(Dataset entries)
--- START ---
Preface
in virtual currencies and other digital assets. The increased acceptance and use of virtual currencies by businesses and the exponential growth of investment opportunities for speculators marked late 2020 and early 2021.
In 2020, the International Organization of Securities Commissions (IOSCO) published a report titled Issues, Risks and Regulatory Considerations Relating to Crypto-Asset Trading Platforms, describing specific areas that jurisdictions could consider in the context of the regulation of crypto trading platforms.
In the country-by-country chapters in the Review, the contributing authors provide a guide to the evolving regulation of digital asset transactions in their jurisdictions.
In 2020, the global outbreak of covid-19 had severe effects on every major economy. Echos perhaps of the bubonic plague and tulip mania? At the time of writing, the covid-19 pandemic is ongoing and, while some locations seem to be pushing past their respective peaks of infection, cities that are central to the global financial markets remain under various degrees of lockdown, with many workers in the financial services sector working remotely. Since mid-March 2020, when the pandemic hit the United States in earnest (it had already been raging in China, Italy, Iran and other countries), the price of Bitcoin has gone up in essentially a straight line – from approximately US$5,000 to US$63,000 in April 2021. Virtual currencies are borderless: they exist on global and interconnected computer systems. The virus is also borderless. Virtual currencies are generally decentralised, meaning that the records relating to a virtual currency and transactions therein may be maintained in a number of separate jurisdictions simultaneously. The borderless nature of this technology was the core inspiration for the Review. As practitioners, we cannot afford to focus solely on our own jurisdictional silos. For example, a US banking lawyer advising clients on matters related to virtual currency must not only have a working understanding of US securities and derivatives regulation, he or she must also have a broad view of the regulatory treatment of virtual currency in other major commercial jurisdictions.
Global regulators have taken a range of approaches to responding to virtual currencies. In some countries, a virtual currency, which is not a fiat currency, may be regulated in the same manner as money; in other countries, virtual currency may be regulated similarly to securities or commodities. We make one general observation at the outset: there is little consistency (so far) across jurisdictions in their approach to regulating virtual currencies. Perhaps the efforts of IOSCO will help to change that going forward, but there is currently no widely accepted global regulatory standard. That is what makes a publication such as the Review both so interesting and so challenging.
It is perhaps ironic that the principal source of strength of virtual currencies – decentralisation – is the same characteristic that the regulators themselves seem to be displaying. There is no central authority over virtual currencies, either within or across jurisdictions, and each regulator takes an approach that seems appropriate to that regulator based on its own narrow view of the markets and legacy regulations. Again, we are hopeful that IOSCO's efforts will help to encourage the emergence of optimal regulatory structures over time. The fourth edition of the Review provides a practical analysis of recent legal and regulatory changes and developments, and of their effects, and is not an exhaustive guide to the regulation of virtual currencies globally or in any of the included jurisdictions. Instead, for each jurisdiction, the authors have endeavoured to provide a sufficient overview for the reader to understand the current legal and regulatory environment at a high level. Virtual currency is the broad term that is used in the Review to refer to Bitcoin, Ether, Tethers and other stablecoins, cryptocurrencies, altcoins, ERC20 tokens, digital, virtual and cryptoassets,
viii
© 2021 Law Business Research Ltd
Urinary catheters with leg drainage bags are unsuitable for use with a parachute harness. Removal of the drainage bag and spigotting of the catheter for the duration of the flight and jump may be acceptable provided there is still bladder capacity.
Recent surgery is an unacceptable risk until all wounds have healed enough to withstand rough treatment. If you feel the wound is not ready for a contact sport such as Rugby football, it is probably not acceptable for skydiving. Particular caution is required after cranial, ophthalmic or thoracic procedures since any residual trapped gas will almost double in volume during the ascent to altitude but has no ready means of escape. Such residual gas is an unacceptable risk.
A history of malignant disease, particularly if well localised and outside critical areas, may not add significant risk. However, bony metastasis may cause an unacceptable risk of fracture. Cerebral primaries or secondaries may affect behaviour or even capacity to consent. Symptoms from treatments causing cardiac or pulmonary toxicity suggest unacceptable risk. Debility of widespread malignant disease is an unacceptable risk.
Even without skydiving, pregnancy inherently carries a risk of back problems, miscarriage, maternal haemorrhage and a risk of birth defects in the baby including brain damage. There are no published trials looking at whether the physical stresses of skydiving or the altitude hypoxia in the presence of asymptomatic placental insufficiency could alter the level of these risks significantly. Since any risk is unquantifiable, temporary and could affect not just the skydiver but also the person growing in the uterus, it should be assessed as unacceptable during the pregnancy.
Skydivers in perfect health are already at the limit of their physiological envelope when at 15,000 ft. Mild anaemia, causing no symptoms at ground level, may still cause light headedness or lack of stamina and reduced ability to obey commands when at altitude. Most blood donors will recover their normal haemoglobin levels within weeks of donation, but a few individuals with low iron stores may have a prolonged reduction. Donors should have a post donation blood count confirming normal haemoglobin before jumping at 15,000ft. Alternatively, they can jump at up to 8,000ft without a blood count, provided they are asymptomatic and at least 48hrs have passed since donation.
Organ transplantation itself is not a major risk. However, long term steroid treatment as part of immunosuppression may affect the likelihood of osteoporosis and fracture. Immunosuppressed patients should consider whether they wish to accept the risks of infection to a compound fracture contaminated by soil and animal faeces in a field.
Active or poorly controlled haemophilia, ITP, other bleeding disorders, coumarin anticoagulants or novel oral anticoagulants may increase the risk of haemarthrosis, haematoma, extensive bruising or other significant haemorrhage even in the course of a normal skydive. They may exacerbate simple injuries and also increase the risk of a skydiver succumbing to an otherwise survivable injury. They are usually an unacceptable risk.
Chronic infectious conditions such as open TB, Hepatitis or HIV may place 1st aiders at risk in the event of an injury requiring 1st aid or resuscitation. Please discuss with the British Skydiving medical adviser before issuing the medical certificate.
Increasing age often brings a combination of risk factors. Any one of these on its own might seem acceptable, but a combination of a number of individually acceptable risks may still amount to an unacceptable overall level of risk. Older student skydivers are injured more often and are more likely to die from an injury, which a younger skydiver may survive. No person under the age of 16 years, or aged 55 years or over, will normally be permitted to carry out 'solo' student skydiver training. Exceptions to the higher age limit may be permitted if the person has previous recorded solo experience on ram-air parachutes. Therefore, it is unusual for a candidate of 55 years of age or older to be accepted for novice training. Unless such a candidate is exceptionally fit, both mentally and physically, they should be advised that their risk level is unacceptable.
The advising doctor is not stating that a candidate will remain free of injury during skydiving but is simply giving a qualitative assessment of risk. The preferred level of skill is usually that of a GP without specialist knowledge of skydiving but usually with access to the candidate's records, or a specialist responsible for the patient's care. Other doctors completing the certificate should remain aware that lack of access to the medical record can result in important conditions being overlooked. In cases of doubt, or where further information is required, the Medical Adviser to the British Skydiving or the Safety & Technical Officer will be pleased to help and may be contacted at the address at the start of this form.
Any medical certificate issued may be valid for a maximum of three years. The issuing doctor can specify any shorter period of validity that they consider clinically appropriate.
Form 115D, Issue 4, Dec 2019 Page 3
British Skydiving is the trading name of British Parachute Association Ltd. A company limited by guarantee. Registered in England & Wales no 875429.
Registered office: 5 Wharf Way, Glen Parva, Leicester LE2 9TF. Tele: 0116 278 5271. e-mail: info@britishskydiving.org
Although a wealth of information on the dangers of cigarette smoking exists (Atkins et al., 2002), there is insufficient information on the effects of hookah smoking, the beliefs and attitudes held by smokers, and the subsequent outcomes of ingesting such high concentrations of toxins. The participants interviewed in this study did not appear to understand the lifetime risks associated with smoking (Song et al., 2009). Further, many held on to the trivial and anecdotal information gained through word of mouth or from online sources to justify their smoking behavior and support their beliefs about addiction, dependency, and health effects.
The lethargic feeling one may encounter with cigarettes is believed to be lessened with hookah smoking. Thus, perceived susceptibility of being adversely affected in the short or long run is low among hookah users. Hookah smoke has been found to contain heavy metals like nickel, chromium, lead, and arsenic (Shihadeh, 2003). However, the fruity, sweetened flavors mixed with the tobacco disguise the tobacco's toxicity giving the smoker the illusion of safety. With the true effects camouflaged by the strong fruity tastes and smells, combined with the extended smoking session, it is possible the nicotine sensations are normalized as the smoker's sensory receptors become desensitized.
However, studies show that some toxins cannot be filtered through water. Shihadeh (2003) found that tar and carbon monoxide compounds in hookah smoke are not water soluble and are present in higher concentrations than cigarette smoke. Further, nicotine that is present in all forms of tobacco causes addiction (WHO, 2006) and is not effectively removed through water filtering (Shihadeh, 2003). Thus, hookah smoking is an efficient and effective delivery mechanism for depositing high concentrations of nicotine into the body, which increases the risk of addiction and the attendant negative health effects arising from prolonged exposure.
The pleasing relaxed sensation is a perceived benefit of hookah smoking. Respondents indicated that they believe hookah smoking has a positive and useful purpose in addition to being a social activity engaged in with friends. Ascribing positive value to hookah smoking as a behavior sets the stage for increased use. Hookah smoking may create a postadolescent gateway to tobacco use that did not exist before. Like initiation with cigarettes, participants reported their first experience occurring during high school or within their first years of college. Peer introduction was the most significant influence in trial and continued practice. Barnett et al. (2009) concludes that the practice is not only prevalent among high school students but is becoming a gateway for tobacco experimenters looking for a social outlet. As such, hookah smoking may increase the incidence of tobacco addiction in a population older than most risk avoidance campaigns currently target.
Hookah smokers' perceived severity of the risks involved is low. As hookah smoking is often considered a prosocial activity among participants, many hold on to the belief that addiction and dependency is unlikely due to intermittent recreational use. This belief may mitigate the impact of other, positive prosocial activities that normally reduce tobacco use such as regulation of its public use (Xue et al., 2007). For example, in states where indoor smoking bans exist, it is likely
--- END ---
## Aim of the task
Look for the word "capacity" in the data, then return every line that contains it.

## Your response
Urinary catheters with leg drainage bags are unsuitable for use with a parachute harness. Removal of the drainage bag and spigotting of the catheter for the duration of the flight and jump may be acceptable provided there is still bladder capacity.
A history of malignant disease, particularly if well localised and outside critical areas, may not add significant risk. However, bony metastasis may cause an unacceptable risk of fracture. Cerebral primaries or secondaries may affect behaviour or even capacity to consent. Symptoms from treatments causing cardiac or pulmonary toxicity suggest unacceptable risk. Debility of widespread malignant disease is an unacceptable risk.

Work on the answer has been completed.